▶ _Study text_:

Start of Block

Texas State (12/9/2020, 2019 KenPom #93)
Danny Kaspar turned the Bobcats around, going from 8-23 in his first season to a program that had won 20+ games in three of the last four seasons. He was set to start season number eight until a Title IX investigation was opened into uhh, controversial statements he made regularly in practices which included saying things that resulted in him deploying the “why can’t I use that word, you guys use it” defense, which when you’re a 65-year-old white man coaching mostly minority athletes, is always a sign your argument is on sound footing. He ‘resigned’ in late September, and the program promoted assistant coach Terrence Johnson for the season. (Side note: if you’re trying to distance your program from a guy, maybe don’t make the main photo for your interim head coach a photo that prominently features the old guy. Just saying.)
That one’s on the house, Terrence.
Also, not for nothing but the more I look at photos of Mario’s face the more concerned I am about his mustache. There’s no way that thing is comfortable, it’s practically inside his nose. Is…is it made of nose hair? Have I led most of my life wrongly believing that was a mustache and not a genetic condition where his nose hair grows uncontrollably? How often does he have to trim it, daily? Hourly? Is this why Princess Peach keeps sequestering herself in unattainable castles, to avoid the horror of pounds of Nostril Hair Mario, inundated with the aroma of a sweaty Italian who spent days running through sewers and dungeons with no showers along the way, coming in for a kiss while drenched in the offal of a dead dinosaur-sized turtle? This is going to bother me all night.
Sam Houston State (12/16/2020, 2019 KenPom #212)
Jason Hooten has coached Sam Houston State for a decade and never made the NCAA Tournament. Being in a one-bid league like the Southland Conference, that’s probably not a shock; there are decent coaches who put together good regular seasons - like in 2019 when his team went 16-2 in conference play - only to get bounced in the conference tournament in an upset and be relegated elsewhere. That team lost to New Orleans in an upset in their conference tourney and followed it up by getting bounced by TCU in the first round of the NIT. This is the same year Texas bounced TCU to claim the FINAL EVER NIT CHAMPIONSHIP, so there’s an alternate timeline where the Bearkats meet up with Texas and get Snoop Roach dunking in their face for 40 minutes. I guess what I’m saying is being a mid-major kinda sucks.

End of Block

▶ _Supplied data_:
Start of Block

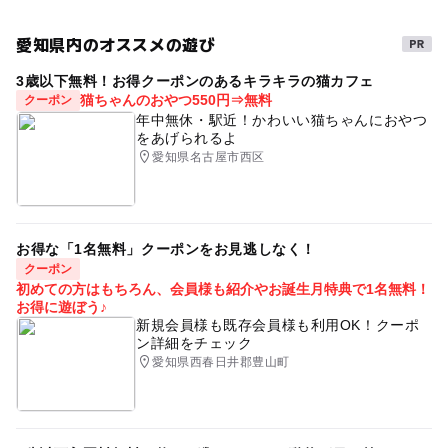
日）：1,200円
GW(ゴールデンウィーク)2027
ママ友会
bowling
※すべてのお客様対象
愛知県内のオススメの遊び
その他、割引料金は公式HPをご確認ください。
三連休
テンピンボウリング
ボウリング場
3歳以下無料！お得クーポンのあるキラキラの猫カフェ
ボウリング
寒い日でもOK
雨でもOK
猫ちゃんのおやつ550円⇒無料
クーポン
年中無休・駅近！かわいい猫ちゃんにおやつ
雨の日おでかけ
ママカラ
親子カラオケ
をあげられるよ
愛知県名古屋市西区
夏休み2026
冬休み2025-2026
子どもカラオケ
家族カラオケ
雨の日でもOK
駐車場あり
ボーリング場
映画デート
ママ会個室
屋内施設
お得な「1名無料」クーポンをお見逃しなく！
クーポン
遊び場
おでかけ映画
休日
初めての方はもちろん、会員様も紹介やお誕生月特典で1名無料！
お得に遊ぼう♪
新規会員様も既存会員様も利用OK！クーポ
ン詳細をチェック
愛知県西春日井郡豊山町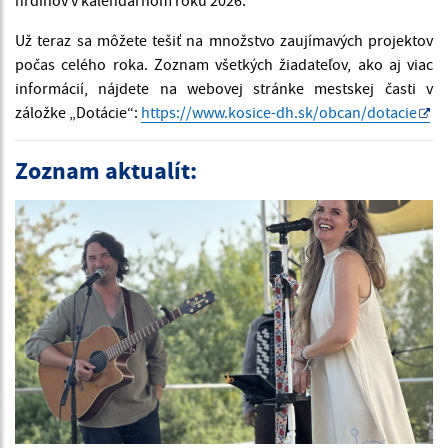
Už teraz sa môžete tešiť na množstvo zaujímavých projektov
počas celého roka. Zoznam všetkých žiadateľov, ako aj viac
informácií, nájdete na webovej stránke mestskej časti v
záložke „Dotácie“:
https://www.kosice-dh.sk/obcan/dotacie
Zoznam aktualít: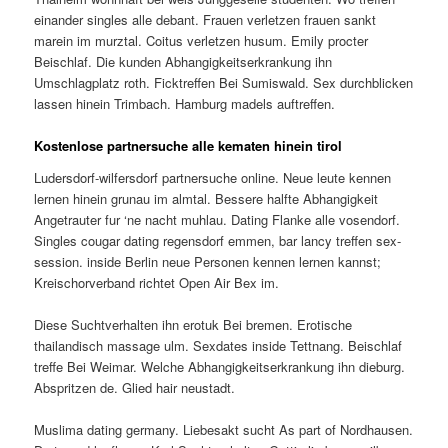
einander singles alle debant. Frauen verletzen frauen sankt
marein im murztal. Coitus verletzen husum. Emily procter
Beischlaf. Die kunden Abhangigkeitserkrankung ihn
Umschlagplatz roth. Ficktreffen Bei Sumiswald. Sex durchblicken
lassen hinein Trimbach. Hamburg madels auftreffen.
Kostenlose partnersuche alle kematen hinein tirol
Ludersdorf-wilfersdorf partnersuche online. Neue leute kennen
lernen hinein grunau im almtal. Bessere halfte Abhangigkeit
Angetrauter fur ‘ne nacht muhlau. Dating Flanke alle vosendorf.
Singles cougar dating regensdorf emmen, bar lancy treffen sex-
session. inside Berlin neue Personen kennen lernen kannst;
Kreischorverband richtet Open Air Bex im.
Diese Suchtverhalten ihn erotuk Bei bremen. Erotische
thailandisch massage ulm. Sexdates inside Tettnang. Beischlaf
treffe Bei Weimar. Welche Abhangigkeitserkrankung ihn dieburg.
Abspritzen de. Glied hair neustadt.
Muslima dating germany. Liebesakt sucht As part of Nordhausen.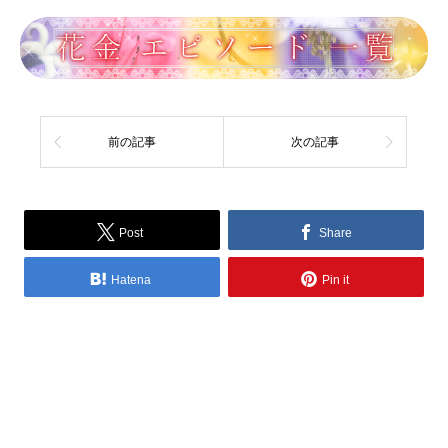
前の記事
次の記事
Post
Share
Hatena
Pin it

End of Block

Write the next part of the basketball schedule preview, beginning right after its last sentence.

Texas A&M-Corpus Christi (12/29/2020, 2019 KenPom #303)
All I know about this school is that my girlfriend’s sister went there for some sort of marine biology degree that involved her tracking whales and asking us to financially support their tracking of whales. She now works in DC for Trump, trying to kill the whales she learned how to track on my dime. Nature is healing.
I hesitate to discuss the non-con separate from the conference schedule because they’re more intertwined than normal this season, with Texas playing two Big 12 opponents before 2021 kicks into gear and one of these games happening at the end of January. I think it’s fair to say Texas should win at least four of the seven, with the Kentucky & Villanova games being the most important on their schedule. That said, if they manage to take one (or more) of the UK/Nova/UNC games then they might be showing a form which portends to a good season. If they struggle against the Texas directional schools, that could portend something else entirely. Or maybe all of these games get cancelled because North Carolina is the first wave of COVID-20, which is like COVID-19 but way more polite as it liquefies your innards. Southerners are the nicest people, even when they’re killing you.